> Document passage:
Figure 2. Individual adjustment paths between 1990 and 2008

Source: Garroway et al. 2010

The Harrod-Balassa-Samuelson framework predicts that the renminbi is bound to appreciate in inflation-adjusted trade-weighted terms as long as China grows faster than the advanced countries. It is hard to forecast the effects of renminbi appreciation on China’s future growth rate. Much will depend on the scale and speed of currency appreciation, the counterfactual growth effects of policy status quo of pegging the renminbi to the US dollar, and whether the real appreciation occurs through nominal appreciation or through positive inflation differentials with trade partners. But development economists should nevertheless be concerned about a potential slowdown triggered by currency appreciation, not least because China has contributed to global growth in general and to poor-country growth in particular in the 2000s

China is still well described by a dualistic framework that assumes a large subsistence agricultural sector containing surplus labour existing side-by-side with a growing and dynamic capitalist, urban tradables sector characterised by rising productivity. In the absence of perfect financial markets, a competitive exchange rate is a powerful policy instrument to incentivise resources (including subsistence labour) to move from low- to high-productivity sectors.

China, the new locomotive for low-income country growth

The effects of China’s growth on other countries may be positive or negative depending on the similarity of their trade patterns. There has been concern among some developing countries (with labour-intensive industries) that China’s growth was having a detrimental effect on their terms of trade, while exporters of oil and industrial metals would benefit in the short term (but might suffer from resource-curse effects over longer periods).

Similar to Levy-Yeyati’s (2009) analysis for emerging countries, Garroway et al. (2010) analyse the impact of China’s growth on a broader group of poor countries. We estimate the relationship between China’s growth rate and those of 122 developing and emerging countries for the period between 1990 and 2009. The 1990s represent a highly volatile period particularly for the emerging and developing economies with several financial crises, while the 2000s can be considered a more tranquil period for the developing countries with enhanced integration of the global economy, a rising profile of China in the world economy (with WTO membership since 2001), and high global liquidity.

My co-authors and I analyse China’s impact on long-run growth of developing economies in a fixed-effects panel that uses real GDP growth rates. Two interaction terms are included as explanatory variables in order to capture the impact of OECD growth and China’s growth in the second period. Developing countries are grouped by exports into oil- and non oil-exporters to explore how the changes in growth association differ across these two groups. This permits us to explore whether China’s rise as the new engine of growth was driven solely by the commodity linkage. Our main findings are:

1. The impact of China’s growth on both the low- and middle-income countries has grown significantly in the 2000s. So a slowdown of one percentage point in China’s annual growth rate would reduce low-income countries growth rates by 0.56 and middle-income growth rates by 0.36 percentage points.

> Data extracts:

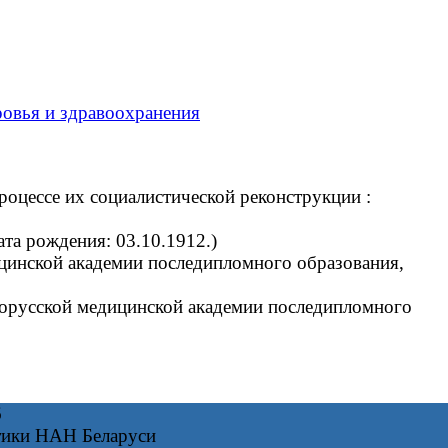
ровья и здравоохранения
оцессе их социалистической реконструкции :
та рождения: 03.10.1912.)
цинской академии последипломного образования,
лорусской медицинской академии последипломного
6
тики НАН Беларуси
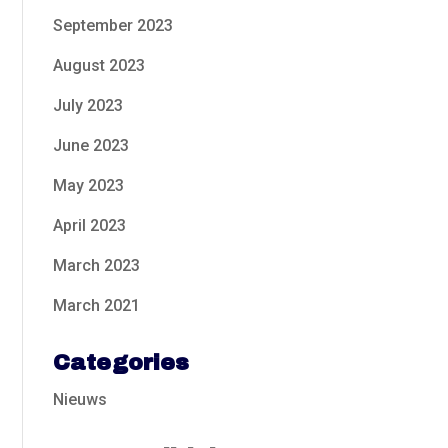
September 2023
August 2023
July 2023
June 2023
May 2023
April 2023
March 2023
March 2021
Categories
Nieuws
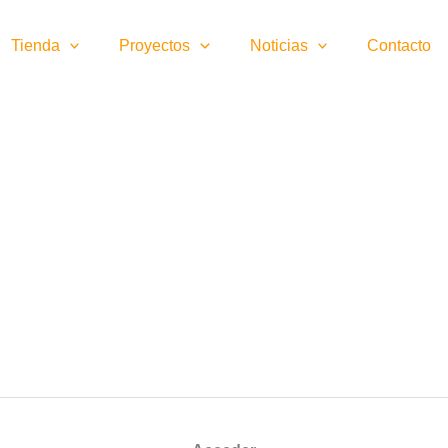
Tienda
Proyectos
Noticias
Contacto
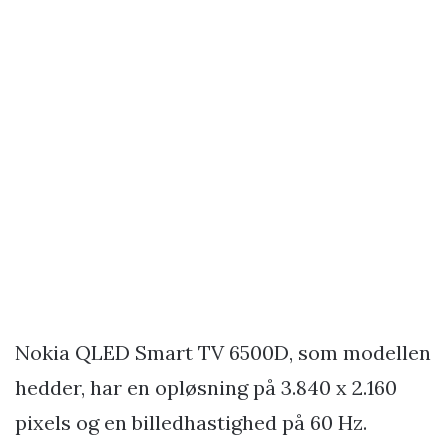
Nokia QLED Smart TV 6500D, som modellen
hedder, har en opløsning på 3.840 x 2.160
pixels og en billedhastighed på 60 Hz.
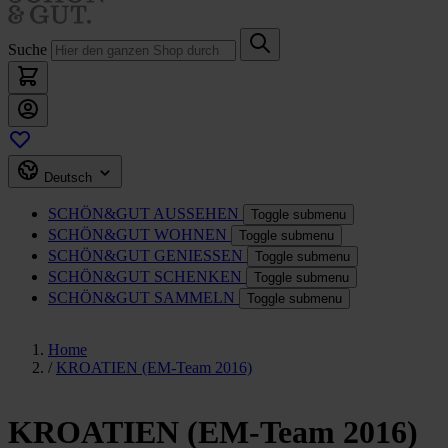
Suche
Deutsch
SCHÖN&GUT
AUSSEHEN
Toggle submenu
SCHÖN&GUT
WOHNEN
Toggle submenu
SCHÖN&GUT
GENIESSEN
Toggle submenu
SCHÖN&GUT
SCHENKEN
Toggle submenu
SCHÖN&GUT
SAMMELN
Toggle submenu
Home
/
KROATIEN (EM-Team 2016)
KROATIEN (EM-Team 2016)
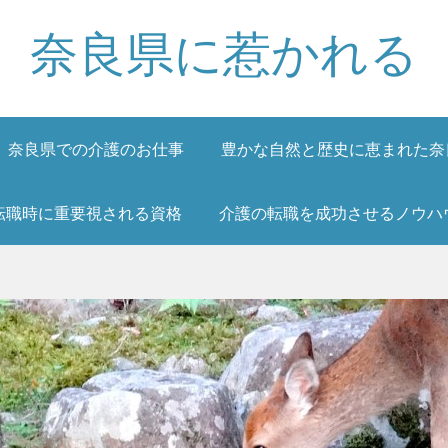
奈良県に惹かれる
奈良県での介護のお仕事
豊かな自然と歴史に恵まれた奈
転職時に重要視される資格
介護の転職を成功させるノウハ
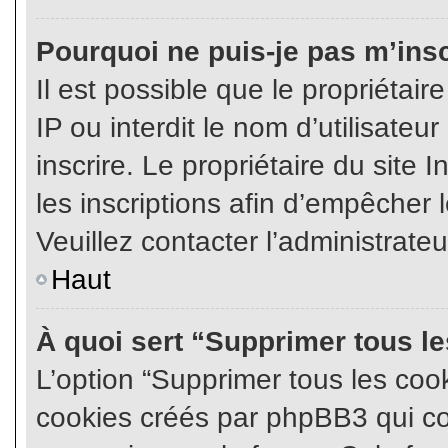
Pourquoi ne puis-je pas m’insc
Il est possible que le propriétair
IP ou interdit le nom d’utilisateu
inscrire. Le propriétaire du site
les inscriptions afin d’empêcher l
Veuillez contacter l’administrate
Haut
À quoi sert “Supprimer tous l
L’option “Supprimer tous les coo
cookies créés par phpBB3 qui con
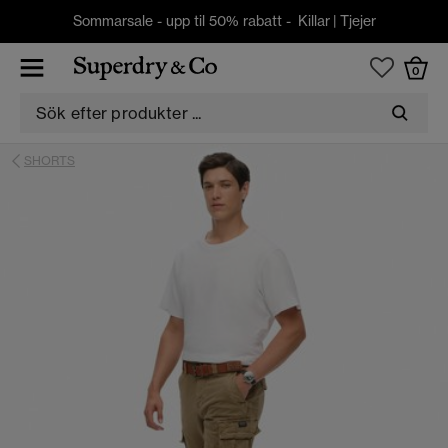
Sommarsale - upp til 50% rabatt -
Killar
|
Tjejer
0
SHORTS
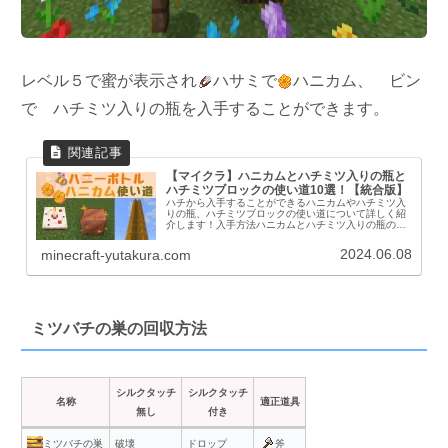
レベル５で蜜が表示され
ハサミで
ハニカム、
ビン
で
ハチミツ入りの瓶を入手することができます。
【マイクラ】ハニカムとハチミツ入りの瓶と
ハチミツブロックの使い道10選！【統合版】
ハチから入手することができるハニカムやハチミツ入
りの瓶、ハチミツブロックの使い道について詳しく紹
介します！入手方法ハニカムとハチミツ入りの瓶の入
手方法はミツバチの巣または養蜂箱に蜜が溜まってい
る状態で入手することができます。ハサミガラス瓶
2024.06.08
minecraft-yutakura.com
蜜...
ミツバチの巣の回収方法
シルクタッチ
シルクタッチ
名称
適正道具
無し
付き
ミツバチの巣
破壊
ドロップ
斧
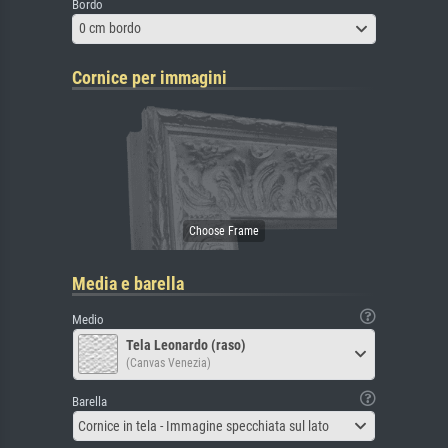
Bordo
0 cm bordo
Cornice per immagini
Media e barella
Medio
Tela Leonardo (raso)
(Canvas Venezia)
Barella
Cornice in tela - Immagine specchiata sul lato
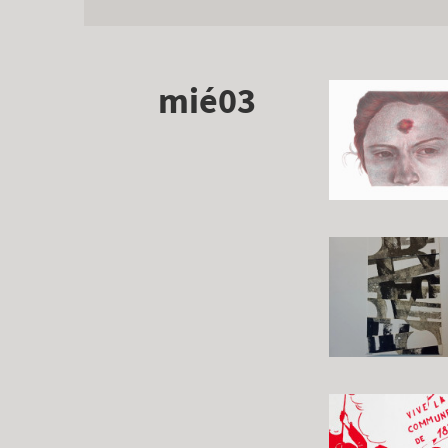
mié03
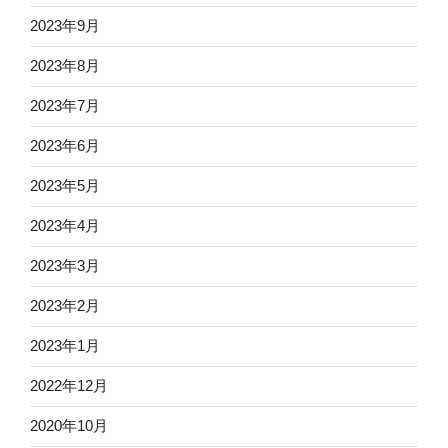
2023年9月
2023年8月
2023年7月
2023年6月
2023年5月
2023年4月
2023年3月
2023年2月
2023年1月
2022年12月
2020年10月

> Job: According to the passage on China's growth and renminbi appreciation, how much would a one-percentage-point slowdown in China's annual growth rate reduce the growth rates of low-income countries?

> Result for this task: By 0.56 percentage points.